◆ Exercise details ◆
An exact reproduction is required of the lines from the beginning of the entries through the line with "right back paw: (296, 259)", pictures excluded and nothing added.

::: Supplied data :::

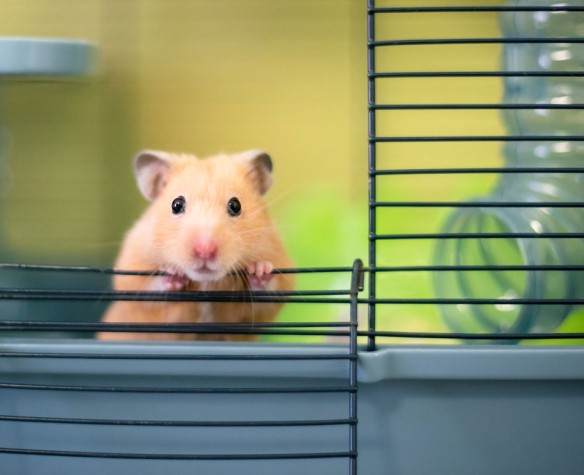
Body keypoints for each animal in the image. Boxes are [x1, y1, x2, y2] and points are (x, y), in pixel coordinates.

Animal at [98, 151, 296, 340]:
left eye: (235, 205)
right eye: (176, 205)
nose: (204, 251)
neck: (205, 282)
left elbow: (267, 291)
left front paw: (259, 269)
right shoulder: (133, 268)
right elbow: (147, 287)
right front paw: (173, 273)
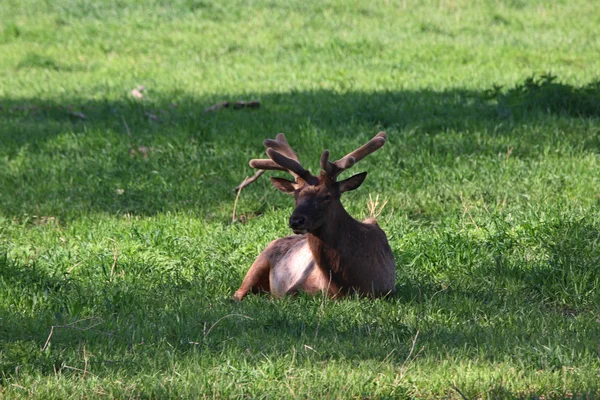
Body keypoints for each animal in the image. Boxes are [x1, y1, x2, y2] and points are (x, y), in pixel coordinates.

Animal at [232, 132, 396, 300]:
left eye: (327, 196)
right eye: (295, 196)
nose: (296, 221)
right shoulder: (296, 285)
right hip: (259, 262)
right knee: (238, 293)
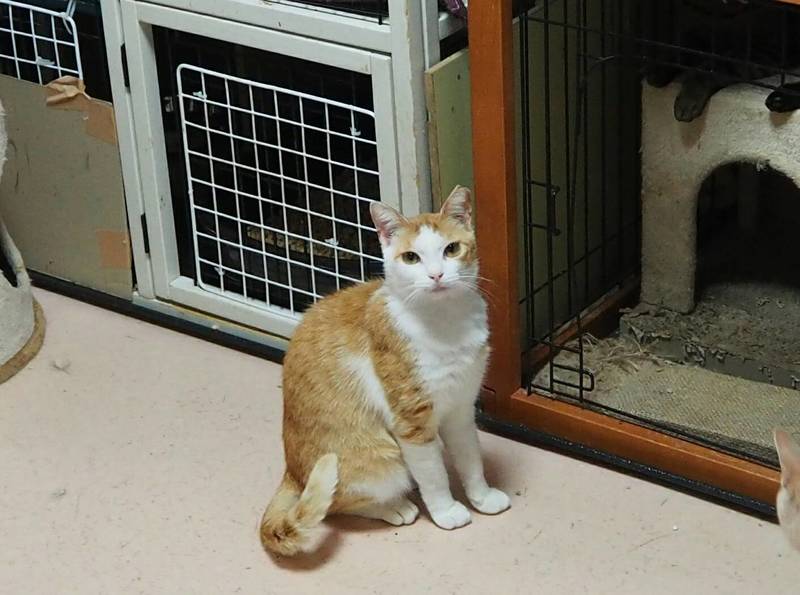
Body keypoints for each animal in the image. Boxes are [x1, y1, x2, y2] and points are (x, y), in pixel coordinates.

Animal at [259, 186, 510, 557]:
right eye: (411, 258)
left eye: (451, 249)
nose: (436, 275)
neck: (445, 323)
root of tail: (292, 470)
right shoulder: (412, 422)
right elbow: (434, 475)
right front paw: (446, 511)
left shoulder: (461, 409)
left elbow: (470, 459)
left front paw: (481, 497)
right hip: (381, 461)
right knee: (338, 503)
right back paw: (395, 507)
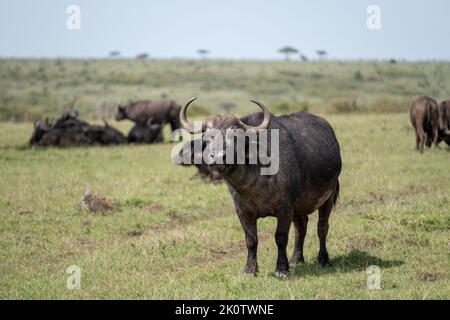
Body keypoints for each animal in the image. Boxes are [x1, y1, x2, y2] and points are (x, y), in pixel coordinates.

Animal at [179, 99, 342, 276]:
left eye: (235, 136)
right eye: (208, 137)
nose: (218, 158)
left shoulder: (285, 207)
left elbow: (281, 237)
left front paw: (281, 269)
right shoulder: (242, 210)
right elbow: (251, 240)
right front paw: (250, 270)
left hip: (328, 196)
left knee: (322, 227)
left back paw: (323, 259)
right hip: (299, 207)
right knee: (301, 227)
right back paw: (296, 259)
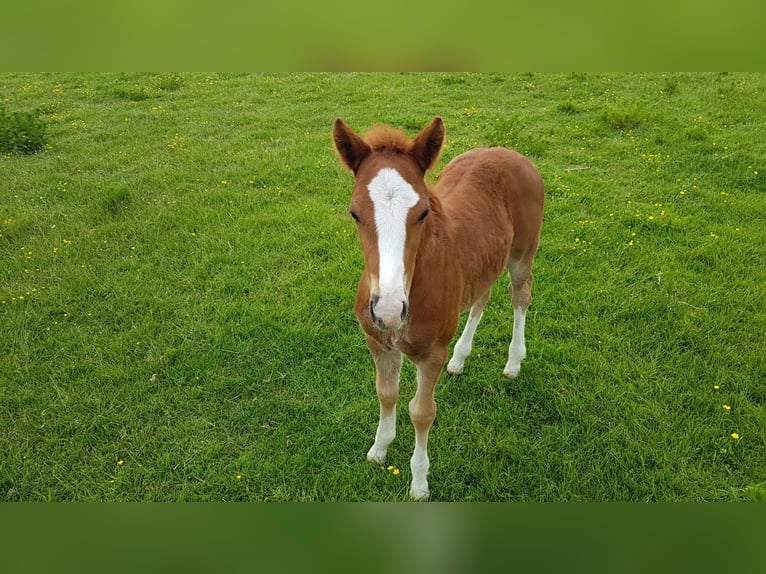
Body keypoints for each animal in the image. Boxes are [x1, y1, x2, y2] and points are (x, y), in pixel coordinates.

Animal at [336, 117, 544, 500]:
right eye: (354, 212)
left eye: (423, 213)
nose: (389, 311)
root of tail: (508, 151)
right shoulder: (378, 344)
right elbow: (386, 394)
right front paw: (379, 448)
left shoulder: (430, 354)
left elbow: (421, 412)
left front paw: (419, 483)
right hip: (483, 262)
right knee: (481, 297)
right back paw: (460, 358)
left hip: (523, 252)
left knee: (520, 295)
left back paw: (513, 361)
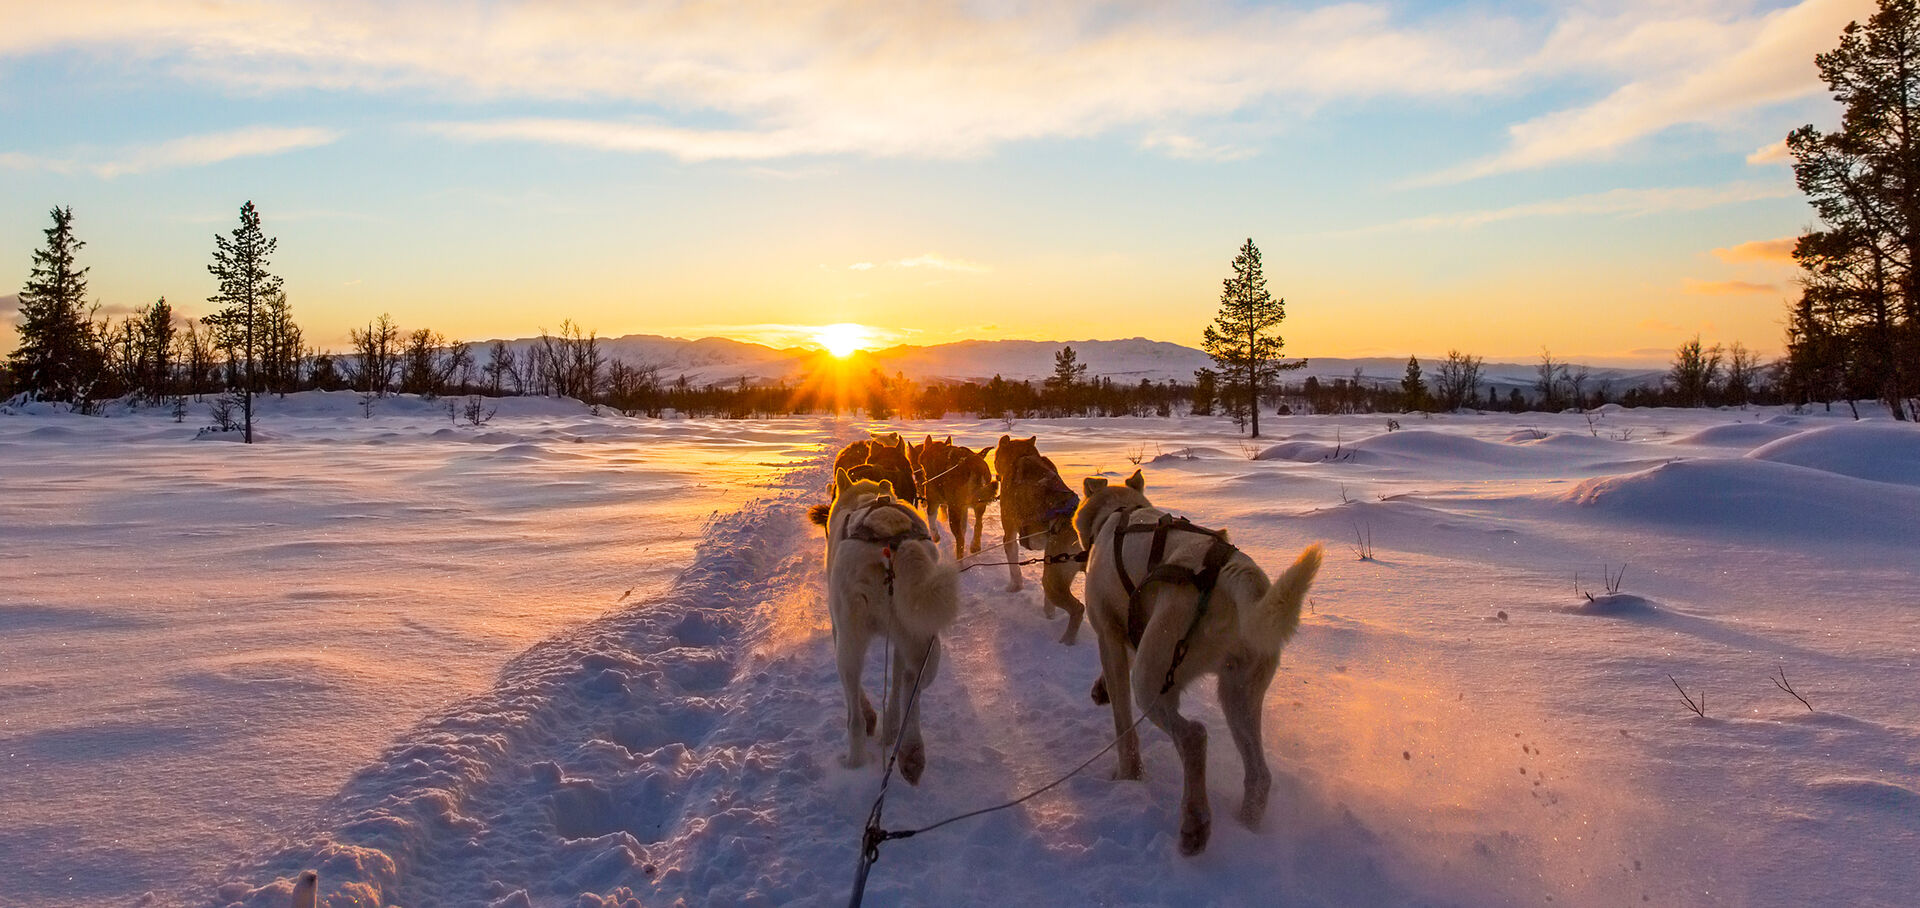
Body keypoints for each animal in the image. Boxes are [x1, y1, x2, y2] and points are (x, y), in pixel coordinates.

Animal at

:::

◆ Task response ◆
Body keypoints for each animal in the image. Boxes are [x1, y1, x2, y2] and points are (x, y), in pixel coordinates.

Animal at [98, 151, 296, 340]:
left eye: (235, 205)
right eye: (176, 205)
nose: (204, 251)
neck: (205, 282)
left elbow: (267, 291)
left front paw: (259, 269)
right shoulder: (133, 268)
right elbow: (147, 287)
right front paw: (173, 273)
Body keypoints for each animal in the image. Boxes are [x1, y1, x2, y2] and points are (x, y), in pixel coordinates.

Animal at [232, 132, 396, 300]:
left eye: (327, 196)
right eye: (295, 196)
nose: (296, 221)
right shoulder: (296, 285)
right hip: (259, 262)
right knee: (238, 293)
Body keypoints for each animal in the image. Boxes are [x1, y1, x2, y2] and points are (x, y), in pixel coordinates.

Animal at [259, 186, 510, 557]:
right eye: (411, 258)
left eye: (451, 249)
nose: (436, 275)
neck: (445, 323)
root of tail: (292, 470)
right shoulder: (412, 422)
right elbow: (434, 475)
right front paw: (446, 511)
left shoulder: (461, 409)
left elbow: (470, 459)
left front paw: (481, 497)
right hip: (381, 461)
right knee: (338, 503)
right back paw: (395, 507)
Body keypoints for each animal in the image. Boxes are [x1, y1, x2, y2] and points are (x, y), in pixel coordinates.

Animal at [179, 99, 342, 276]:
left eye: (235, 136)
right eye: (208, 137)
nose: (218, 158)
left shoulder: (285, 207)
left elbow: (281, 237)
left front paw: (281, 269)
right shoulder: (242, 210)
right elbow: (251, 240)
right front paw: (250, 270)
left hip: (328, 196)
left knee: (322, 227)
left back paw: (323, 259)
right hip: (299, 207)
right knee: (301, 227)
right back paw: (296, 259)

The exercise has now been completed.